* DATA IN THIS EXERCISE *
══════
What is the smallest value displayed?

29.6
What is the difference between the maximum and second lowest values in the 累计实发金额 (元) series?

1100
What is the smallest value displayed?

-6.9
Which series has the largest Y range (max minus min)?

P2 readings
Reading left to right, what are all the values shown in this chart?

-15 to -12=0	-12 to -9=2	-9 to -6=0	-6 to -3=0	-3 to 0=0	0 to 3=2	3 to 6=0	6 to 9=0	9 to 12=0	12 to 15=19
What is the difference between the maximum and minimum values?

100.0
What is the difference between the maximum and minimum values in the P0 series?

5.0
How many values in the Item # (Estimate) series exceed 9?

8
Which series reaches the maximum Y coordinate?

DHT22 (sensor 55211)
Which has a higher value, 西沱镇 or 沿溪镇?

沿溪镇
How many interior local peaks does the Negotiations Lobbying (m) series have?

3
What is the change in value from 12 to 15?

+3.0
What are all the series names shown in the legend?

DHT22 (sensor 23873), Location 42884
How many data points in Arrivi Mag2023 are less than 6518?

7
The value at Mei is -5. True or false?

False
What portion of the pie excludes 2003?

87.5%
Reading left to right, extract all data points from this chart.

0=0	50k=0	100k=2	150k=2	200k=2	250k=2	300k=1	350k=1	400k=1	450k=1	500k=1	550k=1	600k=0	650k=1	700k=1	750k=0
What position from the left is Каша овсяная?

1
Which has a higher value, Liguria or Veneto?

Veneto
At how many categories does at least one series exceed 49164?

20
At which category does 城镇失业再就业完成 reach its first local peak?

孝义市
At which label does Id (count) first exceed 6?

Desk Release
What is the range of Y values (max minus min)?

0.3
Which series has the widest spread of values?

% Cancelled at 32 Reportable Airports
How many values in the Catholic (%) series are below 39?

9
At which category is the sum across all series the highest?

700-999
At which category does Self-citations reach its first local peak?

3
══════
* WHAT TO PRODUCE *
Please write out all of the records above, reproducing every line word for word with nothing added, dropped, or altered.

* RESPONSE TO THIS TASK *
What is the smallest value displayed?

29.6
What is the difference between the maximum and second lowest values in the 累计实发金额 (元) series?

1100
What is the smallest value displayed?

-6.9
Which series has the largest Y range (max minus min)?

P2 readings
Reading left to right, what are all the values shown in this chart?

-15 to -12=0	-12 to -9=2	-9 to -6=0	-6 to -3=0	-3 to 0=0	0 to 3=2	3 to 6=0	6 to 9=0	9 to 12=0	12 to 15=19
What is the difference between the maximum and minimum values?

100.0
What is the difference between the maximum and minimum values in the P0 series?

5.0
How many values in the Item # (Estimate) series exceed 9?

8
Which series reaches the maximum Y coordinate?

DHT22 (sensor 55211)
Which has a higher value, 西沱镇 or 沿溪镇?

沿溪镇
How many interior local peaks does the Negotiations Lobbying (m) series have?

3
What is the change in value from 12 to 15?

+3.0
What are all the series names shown in the legend?

DHT22 (sensor 23873), Location 42884
How many data points in Arrivi Mag2023 are less than 6518?

7
The value at Mei is -5. True or false?

False
What portion of the pie excludes 2003?

87.5%
Reading left to right, extract all data points from this chart.

0=0	50k=0	100k=2	150k=2	200k=2	250k=2	300k=1	350k=1	400k=1	450k=1	500k=1	550k=1	600k=0	650k=1	700k=1	750k=0
What position from the left is Каша овсяная?

1
Which has a higher value, Liguria or Veneto?

Veneto
At how many categories does at least one series exceed 49164?

20
At which category does 城镇失业再就业完成 reach its first local peak?

孝义市
At which label does Id (count) first exceed 6?

Desk Release
What is the range of Y values (max minus min)?

0.3
Which series has the widest spread of values?

% Cancelled at 32 Reportable Airports
How many values in the Catholic (%) series are below 39?

9
At which category is the sum across all series the highest?

700-999
At which category does Self-citations reach its first local peak?

3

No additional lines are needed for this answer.